Keer om! Désanne van Brederode opent de expositie van Kees Zoeteman

24 april 2023 | Apocalypse in discussie, Blog, Nieuws | 0 Reacties

Désanne van Brederode 22 april 2023

Het is een indrukwekkend moment in films, in series – juist omdat er geen woorden bij nodig zijn en de kijker een stille getuige is van wat de personages beleven, onopgemerkt, bijna als voyeurs –. De rechercheur heeft het onderzoek afgesloten, niet bevredigend, maar meer informatie was er niet te vinden, en in ieder geval is nu wel de toedracht gereconstrueerd en zit de meest aannemelijke verdachte in de cel. Hij loopt het bureau uit, het is al laat. Maar dan opeens, midden op dat donkere, druilerige parkeerterrein, houdt de gestalte halt. Van de ene tel op de andere. Alsof er iemand vanachter een auto vandaag is gesprongen en hem de weg verspert. Niemand te zien. Wat is dit? De rechercheur draait zich om, kordaat, de blik niet meer op de grond gericht maar recht vooruit, en snelt terug naar het bureau waar hij onmiddellijk om versterking vraagt en een locatie noemt.

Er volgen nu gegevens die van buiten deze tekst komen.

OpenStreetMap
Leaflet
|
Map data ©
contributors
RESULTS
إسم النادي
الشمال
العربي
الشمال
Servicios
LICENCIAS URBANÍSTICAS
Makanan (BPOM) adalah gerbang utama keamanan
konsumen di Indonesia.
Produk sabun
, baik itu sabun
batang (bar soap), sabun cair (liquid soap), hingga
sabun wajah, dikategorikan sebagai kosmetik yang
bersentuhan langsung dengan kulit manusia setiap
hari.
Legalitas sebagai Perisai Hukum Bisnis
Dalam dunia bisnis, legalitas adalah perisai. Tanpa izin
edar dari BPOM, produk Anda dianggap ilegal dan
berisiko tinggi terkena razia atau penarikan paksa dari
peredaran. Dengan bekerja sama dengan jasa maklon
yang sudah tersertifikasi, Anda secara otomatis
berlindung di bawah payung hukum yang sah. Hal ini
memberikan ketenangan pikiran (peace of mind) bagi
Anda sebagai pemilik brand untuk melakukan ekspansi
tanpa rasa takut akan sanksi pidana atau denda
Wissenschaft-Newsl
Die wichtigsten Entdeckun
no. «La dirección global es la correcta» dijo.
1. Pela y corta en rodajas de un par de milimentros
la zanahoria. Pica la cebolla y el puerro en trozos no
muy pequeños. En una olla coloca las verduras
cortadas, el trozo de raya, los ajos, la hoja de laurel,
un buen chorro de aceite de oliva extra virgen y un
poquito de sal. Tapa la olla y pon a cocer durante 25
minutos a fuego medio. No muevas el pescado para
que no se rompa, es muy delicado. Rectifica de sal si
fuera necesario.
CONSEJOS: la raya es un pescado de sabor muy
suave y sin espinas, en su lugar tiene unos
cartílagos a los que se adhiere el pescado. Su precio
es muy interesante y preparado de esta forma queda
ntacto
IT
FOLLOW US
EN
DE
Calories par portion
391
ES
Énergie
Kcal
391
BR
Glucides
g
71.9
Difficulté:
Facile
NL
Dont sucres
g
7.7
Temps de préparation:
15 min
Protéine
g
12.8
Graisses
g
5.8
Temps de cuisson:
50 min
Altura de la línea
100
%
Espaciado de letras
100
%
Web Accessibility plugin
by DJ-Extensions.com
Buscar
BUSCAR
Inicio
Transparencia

Hij wordt vol ongeloof aangestaard door de enkeling die nog ter plaatse is; oké, als iedereen blijft twijfelen gaat hij er wel alleen naartoe, maar voor een uitleg is het nu niet het moment, het is nu of nooit… En inderdaad, in de laatste tien minuten van de film wordt op de valreep de echte dader gearresteerd. Opeens diende het zich aan, als een sleutel tot een heel nieuwe versie van het verhaal, of beter: tot de waarheid. Juist toen was besloten dat die nooit meer te achterhalen was, en dat men zich in de rechtbank maar moest beperken tot de meest aannemelijke versie, bij gebrek aan beter en met gerede kans op vrijspraak wegens onvoldoende bewijslast.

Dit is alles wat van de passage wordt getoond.